We also conclude that the verdict was not against the weight of the evidence. A person is guilty of the crime of burglary in the second degree when

"he [or she] knowingly enters or remains unlawfully in a building with intent to commit a crime therein, and when * * *

"[t]he building is a dwelling” (Penal Law § 140.25 [2]).

Ebron testified that upon her return home, she saw defendant under the stairs to her apartment peeking through a small window. She also stated that both the outside door and the door leading to her apartment were standing wide open, and that the door jambs and locks were dismantled and the wood on both doors had been chipped. Her testimony was corroborated by her father, who also testified that he saw defendant fleeing while carrying his daughter’s VCR. Shortly thereafter, defendant was apprehended in another building and was returned to the scene where he was positively identified by the Ebrons. Defendant conceded that he took the VCR. From those circumstances, it may reasonably be concluded that defendant broke into the apartment and stole the VCR, despite his contrary explanation.

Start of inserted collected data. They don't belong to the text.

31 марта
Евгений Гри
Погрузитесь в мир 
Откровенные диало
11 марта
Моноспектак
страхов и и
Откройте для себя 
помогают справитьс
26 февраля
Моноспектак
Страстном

We further find that, reviewing the record in its entirety, defendant was not denied the effective assistance of counsel (see, People v Flores, 84 NY2d 184, 189). Defense counsel made appropriate pretrial and post-trial motions, opening and closing *694statements, moved to preclude evidence, successfully moved to have the first count of the indictment dismissed, examined and cross-examined witnesses and voiced appropriate objections (see, People v Parker, 220 AD2d 815, 817).

Furthermore, we find County Court’s charge to the jury to have been proper. The court properly refused defendant’s request to charge criminal trespass since there was no reasonable view of the evidence that would support such a reduced charge (see, People v Blim, 63 NY2d 718, 720). Defendant’s further claim that County Court did not distinguish between the word "dwelling” and "foyer” in its charge was not preserved for our review. What the court charged about a "dwelling” was not improper (see, People v King, 61 NY2d 550). We have considered defendant’s claim of prosecutorial misconduct and find such claim meritless. No statement of the prosecutor "[rose] to the level of flagrancy required for reversal” (People v Lewis, 162 AD2d 760, 764, lv denied 76 NY2d 894). In our view, the prosecutor’s remarks constituted fair comment. We have examined defendant’s other claims of error and find that they lack merit. Accordingly, the judgment of conviction should, in all respects, be affirmed.

Cardona, P. J., White, Peters and Spain, JJ., concur. Ordered that the judgment and order are affirmed.